国王陛下は無垢な姫君を甘やかに寵愛する
「まだ君が姫ではないと決まったわけではないが、良からぬことを企む輩(やから)に攫われたらどうする?」

「わたしが狙われるわけがないです。エラを気遣ってください。街の人たちにエラが姫だと知られたんですから」
 
ルチアはベッドから出ようとするがユリウスの手が止める。

「ルチア! 体力が落ちているんだから、まだ寝ているんだ」

ユリウスはエラを連れて先に戻ったのは理由がある。ルチアが街の人々の目に付かないようにするためだ。
 
そこへ扉が叩かれ、ユリウスはジラルドに呼ばれる。執務室へ戻らなければならない時間だった。

「また来る」
 
ユリウスはルチアの頬にそっと手をあてると、出て行った。

「っはぁ……」
 
ルチアは大きく息を吐いた。
 
扉が閉まるまでルチアは緊張から無意識に息を止めていたようだ。

一度起き上がるが、ユリウスの言うように体力が落ちているようだ。もう一度頭を枕に付けると、まどろみの世界に身をゆだねた。

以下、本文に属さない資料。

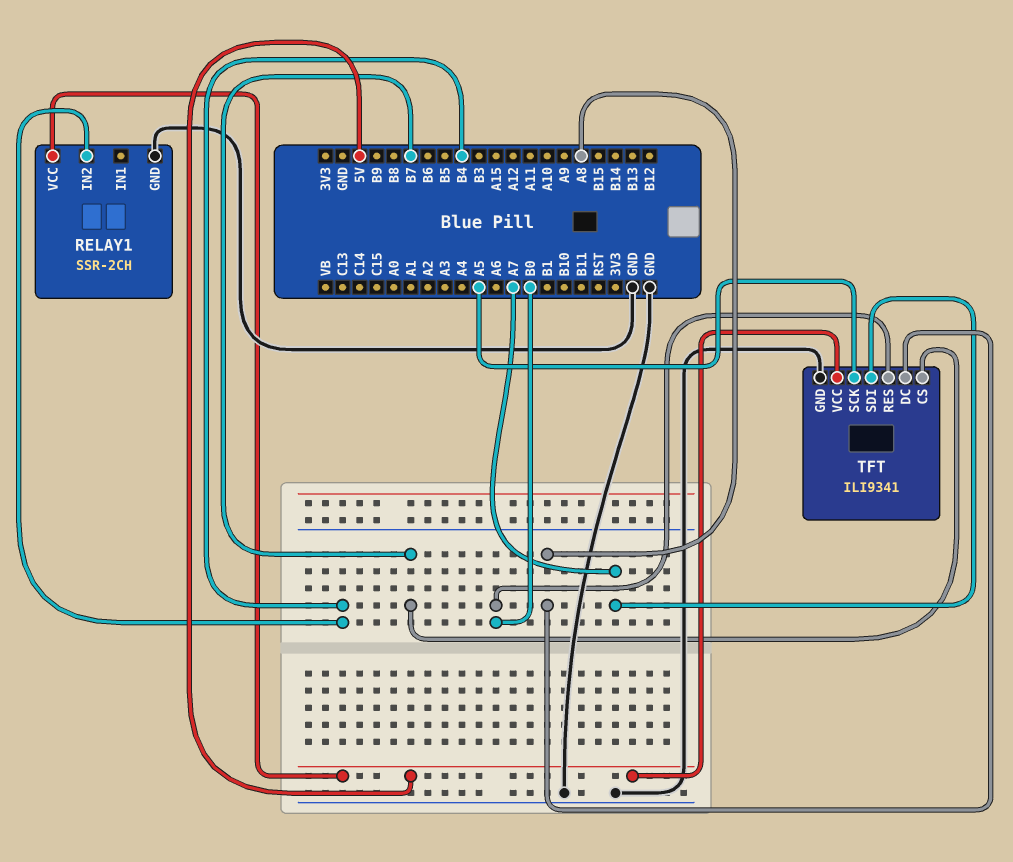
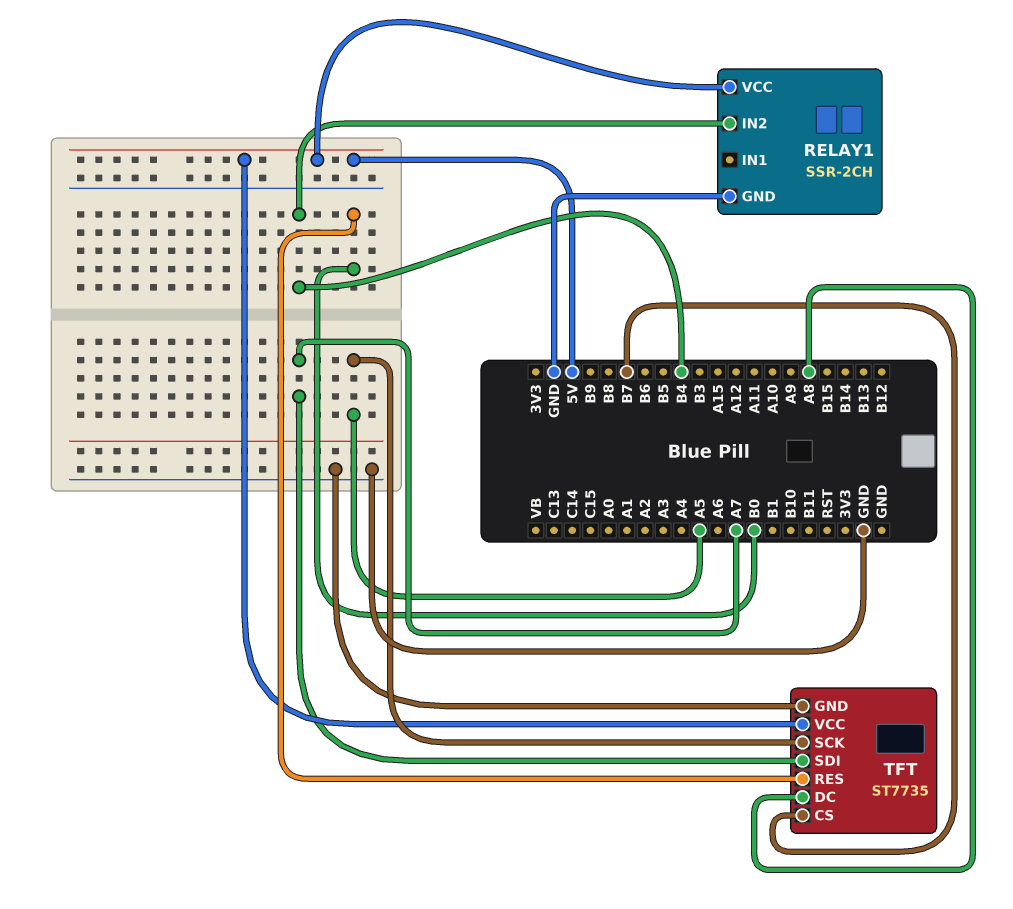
TFT: ILI9341 -> ST7735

夕食はルチアの身体の大事を取り、アローラがベッドに運んできた。

「アローラさん、昼間なにも言わずにいなくなってしまってごめんなさい」
 
ルチアは彼女の顔を見ると、すぐに謝った。

「心配しましたが、ルチアさんの考えじゃないことはわかっていますよ。さあ、どうぞ食べてください」

「ユリウスさまは……」

「また来る」と言って出て行ったせいで、食事のときに会えると思っていたルチアだ。

まだユリウスは自分に怒っているのだろうかと、ルチアは顔を曇らせた。

アローラはしゅんと顔を暗くさせたルチアを見て口を開く。

「おひとりのお食事で寂しいとは思いますが、北にある採掘所の山が崩れ、怪我人が出てしまい、陛下は赴かれました」

「採掘所……?」

島育ちで採掘所がなんたるかがわからないルチアは、怪我人を心配しながらも聞いてみる。